Updated

The chief rival of interim President Hamid Karzai said he has evidence of organized fraud in Afghanistan's election and accused the U.N.-Afghan electoral commission on Monday of ignoring his complaints.

In the second deadly incident surrounding the election, five people — including at least one election worker — were killed by an explosion as they drove near the Pakistan border, the joint U.N.-Afghan electoral commission said.

It was unclear whether the vehicle was targeted or whether they hit unexploded ordnance left over from Afghanistan's long civil war.

Karzai, Afghanistan's stopgap president since the fall of the Taliban in 2001, had captured 62.6 percent of the 1.04 million ballots counted by Monday — about 13 percent of the vote. That put him on course for the simple majority needed to avoid a run-off.

The U.S.-backed incumbent's closest challenger, former Education Minister Yunus Qanooni (search), was trailing with only 17.7 percent. Ethnic Uzbek warlord Abdul Rashid Dostum (search) was third with 9.3 percent.

Ballots so far have been drawn from 29 of Afghanistan's 34 provinces.

Millions of Afghans braved Taliban threats and poor weather to cast their ballots on Oct. 9, an unlikely democratic experiment after a quarter-century of fighting.

Observers and officials have acknowledged problems, especially with ink used to mark people's hands to prevent them voting more than once. A panel of three foreign experts was set up to head off threats by Karzai's 15 opponents to boycott the results.

At a news conference Tuesday, Qanooni said there is evidence of ballot boxes being filled with Karzai votes in at least four provinces: Ghazni, Herat, Zabul and Kunduz. He says his representatives were threatened when they went to check on suspected ballot-box stuffing in Zabul province.

He said he has filed more than 30 written complaints to the U.N.-Afghan electoral commission.

"If his excellency Mr. Karzai, my old friend, succeeds in a fair and transparent election, I will congratulate him and cooperate with him," Qanooni told reporters. "But if the result is fraudulent, the legitimacy of this election will be in question."
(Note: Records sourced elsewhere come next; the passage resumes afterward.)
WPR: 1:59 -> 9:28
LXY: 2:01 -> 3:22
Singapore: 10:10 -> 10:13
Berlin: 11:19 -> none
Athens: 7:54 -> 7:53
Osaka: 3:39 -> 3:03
Establishing the panel delayed the start of counting, and Qanooni, who served as Karzai's interior and education minister, has forecast that the figures will turn in his favor as more votes are tallied.

Yet four of the five provinces where the count has yet to start are in southern and eastern Afghanistan where Karzai is expected to win. Also, there are no results yet from the 850,000 refugee voters in Iran and Pakistan.
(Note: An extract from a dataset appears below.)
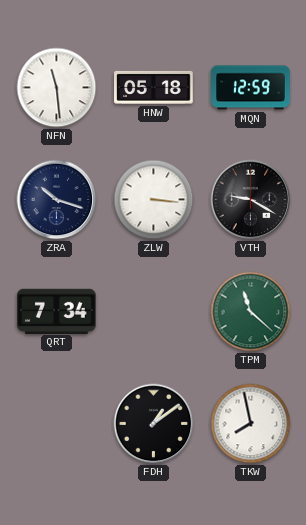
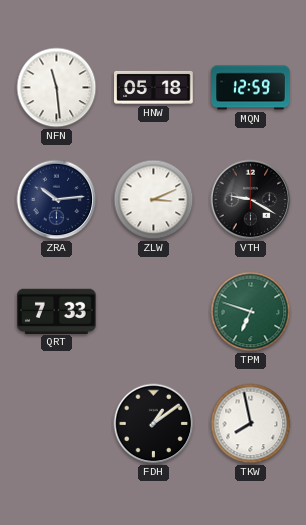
ZRA: 10:18 -> 10:14
ZLW: 3:16 -> 3:11
QRT: 7:34 -> 7:33
TPM: 11:22 -> 6:48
Qanooni also complained that his representatives were unable to monitor ballot boxes during transit from polling stations to counting centers. Organizers acknowledge some boxes arrived with broken seals but say they were damaged by clumsy handling.

"These violations and cheating were organized in advance," Qanooni said.

Sultan Baheen, a spokesman for the electoral commission, rejected Qanooni's charges, saying the candidate's representatives had declined to accompany ballot boxes brought from Iran and Pakistan.

"There is no indication of what the candidates are saying, that boxes have been emptied and refilled," Baheen added. "There's nothing like that."

Few independent observers believe that Qanooni, a member of the ethnic Tajik (search) minority, could command a country deeply fractured by years of tribal and ethnic warfare.

Karzai enjoys strong support among Afghanistan's traditional rulers, the Pashtuns (search), and is seen as a bridge to its international backers and a leader untainted by its bloody past.

Official results are only expected by Oct. 31, but within this week it should be clear who has won the most votes.

Monday's explosion targeted a vehicle of the Joint Electoral Management Body near Yahya Khel, a town in Paktika, a troubled province on the Pakistani border, JEMB spokesman Sultan Baheen said.

One employee of the commission, the driver of the vehicle and three other civilians were killed, he said. All were Afghans.

On election day, three police officers died in a shootout with suspected militants as they escorted a convoy carrying ballot boxes in central Uruzgan province.